## Stored data entries
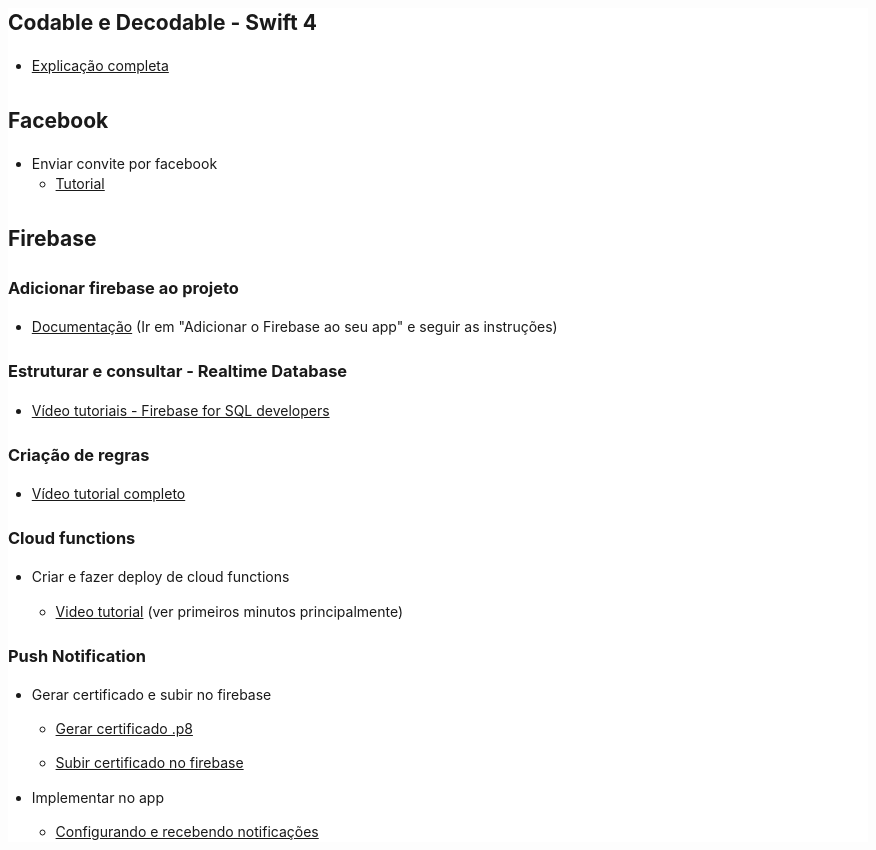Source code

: <a name="Codable"></a>
## Codable e Decodable - Swift 4 

- [Explicação completa](https://hackernoon.com/everything-about-codable-in-swift-4-97d0e18a2999)

<a name="Facebook"></a>
## Facebook 

- Enviar convite por facebook
	- [Tutorial](http://swiftdeveloperblog.com/code-examples/invite-facebook-friends-code-example-in-swift/)

<a name="Firebase"></a>
## Firebase 

<a name="Adicionar"></a>
### Adicionar firebase ao projeto 

- [Documentação](https://firebase.google.com/docs/ios/setup?hl=pt-br) (Ir em "Adicionar o Firebase ao seu app" e seguir as instruções)

<a name="Query"></a>
### Estruturar e consultar - Realtime Database 

- [Vídeo tutoriais - Firebase for SQL developers](https://www.youtube.com/watch?v=WacqhiI-g_o&list=PLl-K7zZEsYLlP-k-RKFa7RyNPa9_wCH2s)

<a name="Regras"></a>
### Criação de regras 

- [Vídeo tutorial completo](https://www.youtube.com/watch?v=PUBnlbjZFAI&frags=pl%2Cwn)

<a name="Cloud"></a>
### Cloud functions 

- Criar e fazer deploy de cloud functions

	 - [Video tutorial](https://www.youtube.com/watch?v=NIGUpxJloj8&frags=pl%2Cwn) (ver primeiros minutos principalmente)

<a name="Push"></a>
### Push Notification 

- Gerar certificado e subir no firebase

	- [Gerar certificado .p8](https://developer.clevertap.com/docs/how-to-create-an-ios-apns-auth-key)

	- [Subir certificado no firebase](https://androapp.mobi/blog/upload-apn-auth-keys-firebase-project/402)

- Implementar no app

	- [Configurando e recebendo notificações](http://swiftdeveloperblog.com/push-notifications-firebase-cloud-messaging-cheat-sheet/)

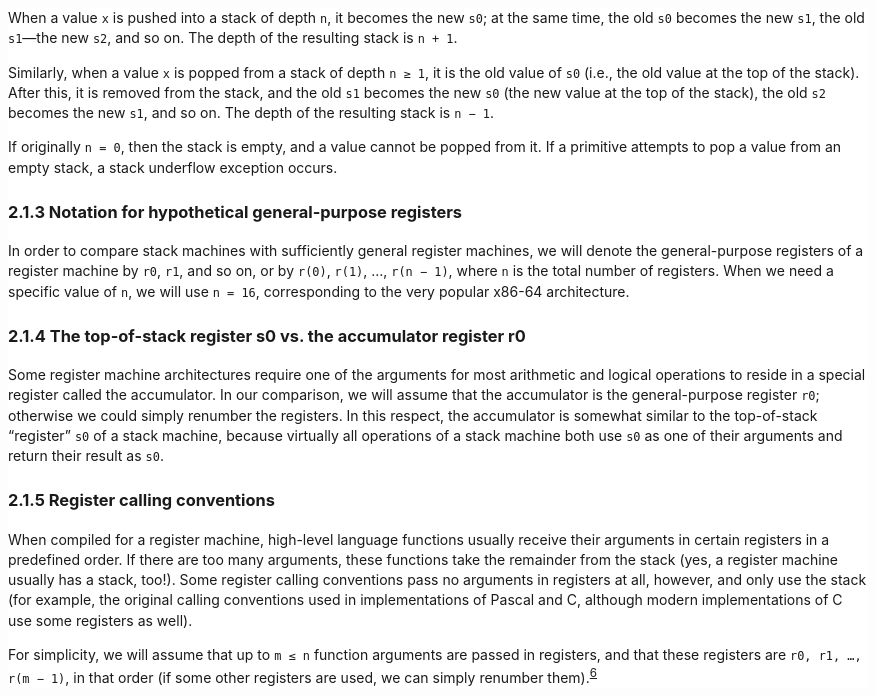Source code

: When a value `x` is pushed into a stack of depth `n`, it becomes the new `s0`; at the same time, the old `s0` becomes
the new `s1`, the old `s1`—the new `s2`, and so on. The depth of the resulting stack is `n + 1`.

Similarly, when a value `x` is popped from a stack of depth `n ≥ 1`, it is the old value of `s0` (i.e., the old value at
the top of the stack). After this, it is removed from the stack, and the old `s1` becomes the new `s0` (the new value at
the top of the stack), the old `s2` becomes the new `s1`, and so on. The depth of the resulting stack is `n − 1`.

If originally `n = 0`, then the stack is empty, and a value cannot be popped from it. If a primitive attempts to pop a
value from an empty stack, a stack underflow exception occurs.

### 2.1.3 Notation for hypothetical general-purpose registers

In order to compare stack machines with sufficiently general register machines, we will denote the general-purpose
registers of a register machine by `r0`, `r1`, and so on, or by `r(0)`, `r(1)`, …, `r(n − 1)`, where `n` is the total
number of registers. When we need a specific value of `n`, we will use `n = 16`, corresponding to the very popular
x86-64 architecture.

### 2.1.4 The top-of-stack register s0 vs. the accumulator register r0

Some register machine architectures require one of the arguments for most arithmetic and logical operations to reside in
a special register called the accumulator. In our comparison, we will assume that the accumulator is the general-purpose
register `r0`; otherwise we could simply renumber the registers. In this respect, the accumulator is somewhat similar to
the top-of-stack “register” `s0` of a stack machine, because virtually all operations of a stack machine both use `s0`
as one of their arguments and return their result as `s0`.

### 2.1.5 Register calling conventions

When compiled for a register machine, high-level language functions usually receive their arguments in certain registers
in a predefined order. If there are too many arguments, these functions take the remainder from the stack (yes, a
register machine usually has a stack, too!). Some register calling conventions pass no arguments in registers at all,
however, and only use the stack (for example, the original calling conventions used in implementations of Pascal and C,
although modern implementations of C use some registers as well).

For simplicity, we will assume that up to `m ≤ n` function arguments are passed in registers, and that these registers
are `r0, r1, …, r(m − 1)`, in that order (if some other registers are used, we can simply renumber
them).<sup>[6](#footnote-6)</sup>
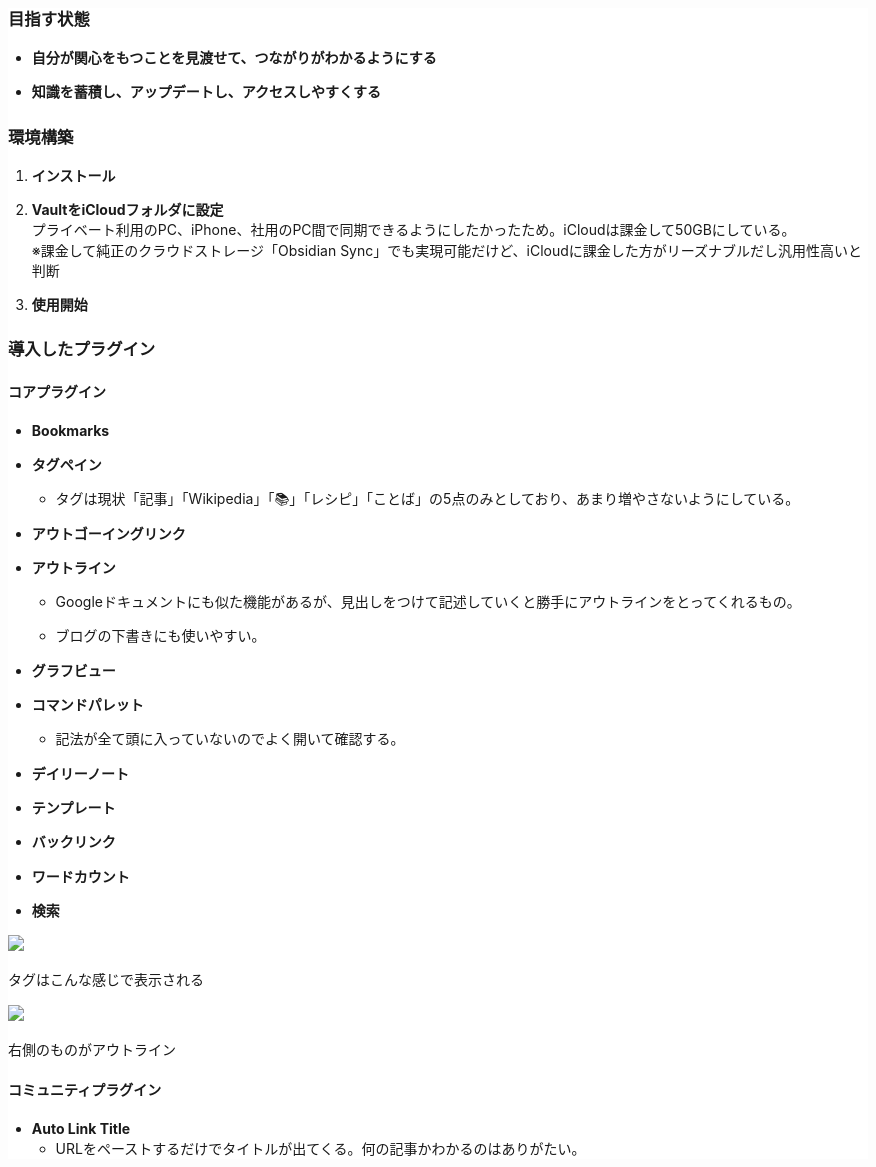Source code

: ### 目指す状態

- **自分が関心をもつことを見渡せて、つながりがわかるようにする**

- **知識を蓄積し、アップデートし、アクセスしやすくする**

### 環境構築

1. **インストール**

3. **VaultをiCloudフォルダに設定**  
    プライベート利用のPC、iPhone、社用のPC間で同期できるようにしたかったため。iCloudは課金して50GBにしている。  
    ※課金して純正のクラウドストレージ「Obsidian Sync」でも実現可能だけど、iCloudに課金した方がリーズナブルだし汎用性高いと判断

5. **使用開始**

### 導入したプラグイン

#### コアプラグイン

- **Bookmarks**

- **タグペイン**
    - タグは現状「記事」「Wikipedia」「📚」「レシピ」「ことば」の5点のみとしており、あまり増やさないようにしている。

- **アウトゴーイングリンク**

- **アウトライン**
    - Googleドキュメントにも似た機能があるが、見出しをつけて記述していくと勝手にアウトラインをとってくれるもの。
    
    - ブログの下書きにも使いやすい。

- **グラフビュー**

- **コマンドパレット**
    - 記法が全て頭に入っていないのでよく開いて確認する。

- **デイリーノート**

- **テンプレート**

- **バックリンク**

- **ワードカウント**

- **検索**

![](/images/ob_01_tag.png)

タグはこんな感じで表示される

![](/images/ob_02_outline.png)

右側のものがアウトライン

#### コミュニティプラグイン

- **Auto Link Title**
    - URLをペーストするだけでタイトルが出てくる。何の記事かわかるのはありがたい。
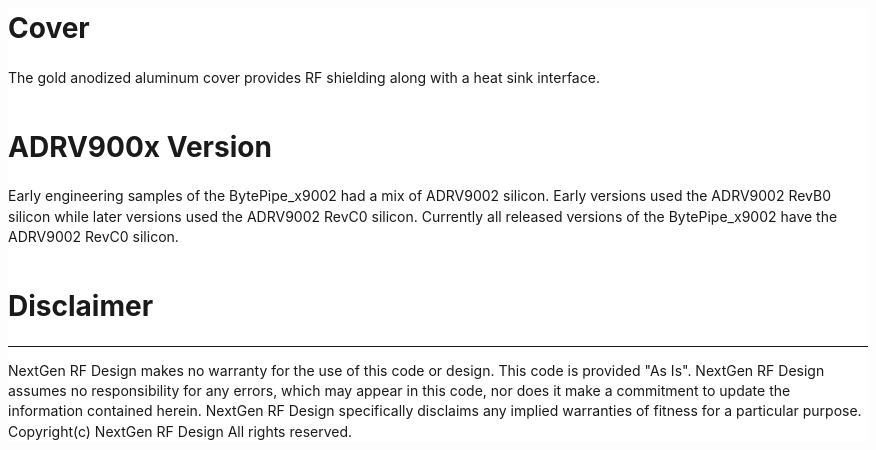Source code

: # Cover

The gold anodized aluminum cover provides RF shielding along with a heat sink interface.  

# ADRV900x Version
Early engineering samples of the BytePipe_x9002 had a mix of ADRV9002 silicon.  Early versions used the ADRV9002 RevB0 silicon while later versions used the ADRV9002 RevC0 silicon.  Currently all released versions of the BytePipe_x9002 have the ADRV9002 RevC0 silicon. 

# Disclaimer
----------------------
NextGen RF Design makes no warranty for the use of this code or design. This code is provided  "As Is". NextGen RF Design assumes no responsibility for
any errors, which may appear in this code, nor does it make a commitment to update the information contained herein. NextGen RF Design specifically
disclaims any implied warranties of fitness for a particular purpose.
Copyright(c) NextGen RF Design
All rights reserved.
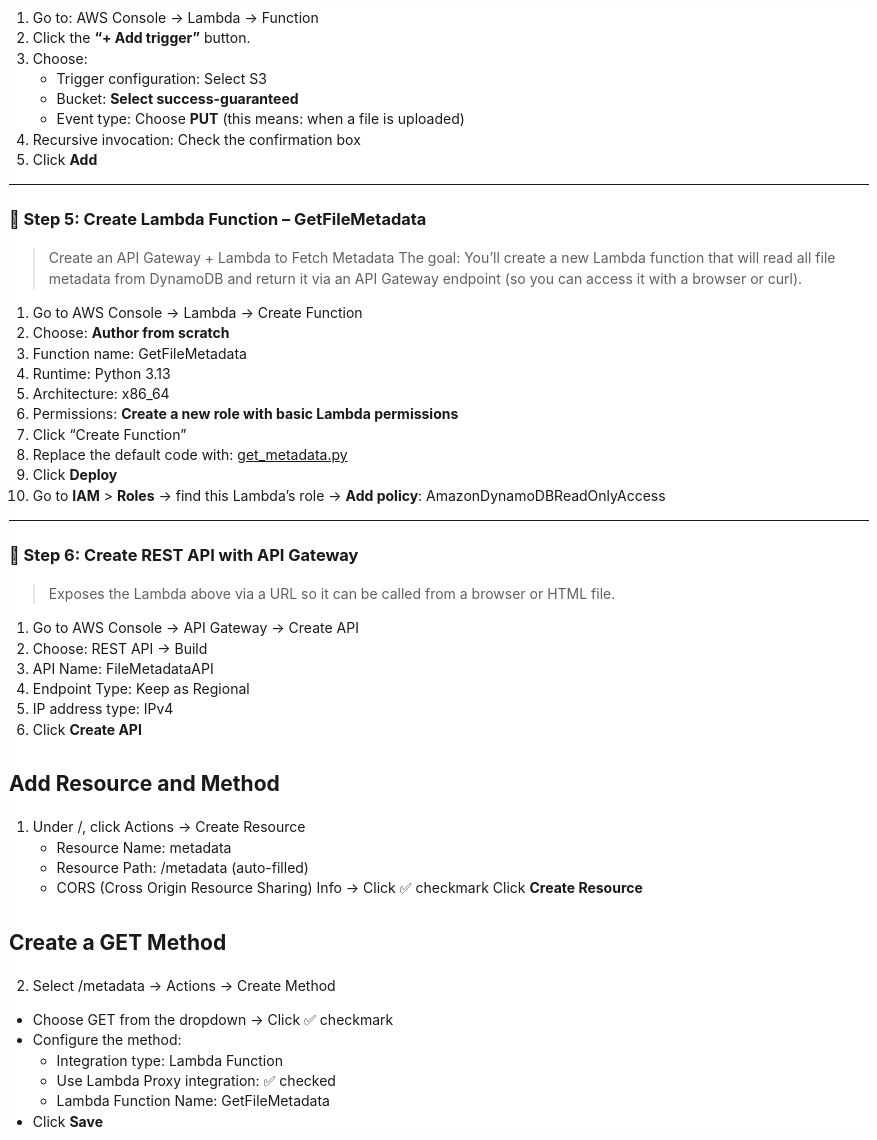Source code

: 1. Go to: AWS Console → Lambda → Function
2. Click the **“+ Add trigger”** button.
3. Choose:
   - Trigger configuration: Select S3
   - Bucket: **Select success-guaranteed**
   - Event type: Choose **PUT** (this means: when a file is uploaded)
3. Recursive invocation: Check the confirmation box
4. Click **Add**

---

### 🔹 Step 5: Create Lambda Function – GetFileMetadata
> Create an API Gateway + Lambda to Fetch Metadata
The goal:
> You’ll create a new Lambda function that will read all file metadata from DynamoDB and return it via an API Gateway endpoint (so you can access it with a browser or curl).

1. Go to AWS Console → Lambda → Create Function
2. Choose: **Author from scratch**
3. Function name: GetFileMetadata
4. Runtime: Python 3.13
5. Architecture: x86_64
6. Permissions: **Create a new role with basic Lambda permissions**
7. Click “Create Function”
7. Replace the default code with:
[get_metadata.py](https://github.com/OrireB/serverless-file-upload/commit/e66adc27db69682fc6459417167a81965f9bbbba#diff-c559ecb1413fe3931778f8c5d914925ad738426c88134a81372bc1cc7ad80480)
8. Click **Deploy**
9. Go to **IAM** > **Roles** → find this Lambda’s role → **Add policy**: AmazonDynamoDBReadOnlyAccess

---

### 🔹 Step 6: Create REST API with API Gateway
> Exposes the Lambda above via a URL so it can be called from a browser or HTML file.

1. Go to AWS Console → API Gateway → Create API
2. Choose: REST API → Build
3. API Name: FileMetadataAPI
4. Endpoint Type: Keep as Regional
5. IP address type: IPv4
6. Click **Create API**

## Add Resource and Method
1. Under /, click Actions → Create Resource
   - Resource Name: metadata
   - Resource Path: /metadata (auto-filled)
   - CORS (Cross Origin Resource Sharing) Info → Click ✅ checkmark
Click **Create Resource**

## Create a GET Method
2. Select /metadata → Actions → Create Method
- Choose GET from the dropdown → Click ✅ checkmark
- Configure the method:
  - Integration type: Lambda Function
  - Use Lambda Proxy integration: ✅ checked
  - Lambda Function Name: GetFileMetadata
- Click **Save**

## Exercise
An exact copy of the lines above from the one with "any errors, which" up to and including the one with "1. Go to AWS Console → Lambda" is required; reproduce only those lines, omitting all pictures.

## Your solution
any errors, which may appear in this code, nor does it make a commitment to update the information contained herein. NextGen RF Design specifically
disclaims any implied warranties of fitness for a particular purpose.
Copyright(c) NextGen RF Design
All rights reserved.
Source code

: 1. Go to: AWS Console → Lambda → Function
2. Click the **“+ Add trigger”** button.
3. Choose:
   - Trigger configuration: Select S3
   - Bucket: **Select success-guaranteed**
   - Event type: Choose **PUT** (this means: when a file is uploaded)
3. Recursive invocation: Check the confirmation box
4. Click **Add**

---

### 🔹 Step 5: Create Lambda Function – GetFileMetadata
> Create an API Gateway + Lambda to Fetch Metadata
The goal:
> You’ll create a new Lambda function that will read all file metadata from DynamoDB and return it via an API Gateway endpoint (so you can access it with a browser or curl).

1. Go to AWS Console → Lambda → Create Function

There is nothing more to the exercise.